Sunrise, on the other hand, had not yet begun this one, and until it did, he could not look past those closed shutters to see the back of the boy that Garroc had raised on foreign soil.
Angel thought of water: in the bay and across brow and arms and chest, salt of sea and salt of sweat, things that had to be endured. In the planting season, when the cold made sweat seem distant until the work began, and in the harvest, when the heat made the height of day a time to seek refuge in shade and stillness, Angel had endured. But he had had, at that time, a mother, a father, and a roof over his head.
Now, he had a ship in the distance. It was in no way home, although his father had come from its decks to Averalaan. He still couldn’t think of his father—or his mother—without thinking of death and loss, and on the long road here, sheltered at sun’s height by trees and the royal messenger service’s standing stables, he had thought only of this moment.
But Terrick’s question had taken root in thought, and he couldn’t ignore it. If he survived, what happened then? What would Weyrdon ask of him, if he asked anything at all?
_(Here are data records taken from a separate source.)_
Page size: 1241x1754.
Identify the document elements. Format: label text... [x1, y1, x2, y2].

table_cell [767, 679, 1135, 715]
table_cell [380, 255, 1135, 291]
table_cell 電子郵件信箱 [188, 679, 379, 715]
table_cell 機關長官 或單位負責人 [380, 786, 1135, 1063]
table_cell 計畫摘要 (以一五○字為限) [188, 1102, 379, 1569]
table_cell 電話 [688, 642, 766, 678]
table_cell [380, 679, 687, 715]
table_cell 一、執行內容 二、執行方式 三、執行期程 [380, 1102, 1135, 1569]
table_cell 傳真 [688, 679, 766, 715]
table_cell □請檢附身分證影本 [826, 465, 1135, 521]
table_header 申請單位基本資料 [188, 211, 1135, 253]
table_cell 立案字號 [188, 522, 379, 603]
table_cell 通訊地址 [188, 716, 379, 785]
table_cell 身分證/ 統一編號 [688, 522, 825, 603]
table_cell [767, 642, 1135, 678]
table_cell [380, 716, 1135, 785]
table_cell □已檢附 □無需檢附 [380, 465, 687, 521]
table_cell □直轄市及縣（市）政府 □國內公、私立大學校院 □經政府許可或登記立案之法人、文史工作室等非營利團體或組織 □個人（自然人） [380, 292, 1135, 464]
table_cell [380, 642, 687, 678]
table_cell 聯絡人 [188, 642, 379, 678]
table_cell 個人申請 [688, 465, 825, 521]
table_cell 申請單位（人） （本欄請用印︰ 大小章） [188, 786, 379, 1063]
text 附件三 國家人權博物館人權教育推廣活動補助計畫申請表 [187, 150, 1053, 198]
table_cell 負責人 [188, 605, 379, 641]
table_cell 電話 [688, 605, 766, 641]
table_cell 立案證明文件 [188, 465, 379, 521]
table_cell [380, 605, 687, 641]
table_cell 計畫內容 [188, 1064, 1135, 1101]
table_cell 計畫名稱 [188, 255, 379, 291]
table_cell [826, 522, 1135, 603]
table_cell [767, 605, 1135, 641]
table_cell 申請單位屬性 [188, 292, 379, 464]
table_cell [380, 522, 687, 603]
What had he asked of his father?
His father had never said. But his father, Angel thought, had died certain that, in the end, he had failed both his lord and his charge.
My father was not a failure.
Angel’s lips whitened slightly as he pressed them together, his neutral expression taking on a watchful, angry edge. He’d eaten, and he’d slept, and if he’d slept on the floor, there was still a roof over his head; he had the energy, now, for anger. He might not have it later, but it was better to spend it here, where it cost nothing.
He could hear his father telling him just that.
And he knew, as well, that he would never truly hear his father tell him anything again.
He waited while the sun edged up the horizon, watching the
Ice Wolf
as she sat in the bay. Watching, just as quietly, when she began to move. The Port Authority guards were more prominent on the stretch of dock that had gathered those men whose job it was to catch mooring ropes and secure them; Angel had watched them for three days. They were not the friendliest of men, but they reserved their curt words for people who were too stupid to get out of the way, and they stayed just as long as it took them to secure gangplanks, before drifting toward another dock and another incoming ship.
After they had left, men and women in the teal of the Port Authority would join their guards and they would meet the first few people to leave the ship; they would offer these strangers papers and ink—the latter usually carried by a younger person who was also dressed head to toe in teal—and the strangers would make some show of reading whatever it was they were expected to sign. Often it was a poor show, and in the cases of The Ten, most of the paperwork was dispensed with entirely.
But the papers, the ink, and the guards, adorned every single dock, regardless of the flags flown by the ships, and there were no exceptions made: The Port Authority had its laws and anyone who made port here was expected to follow them.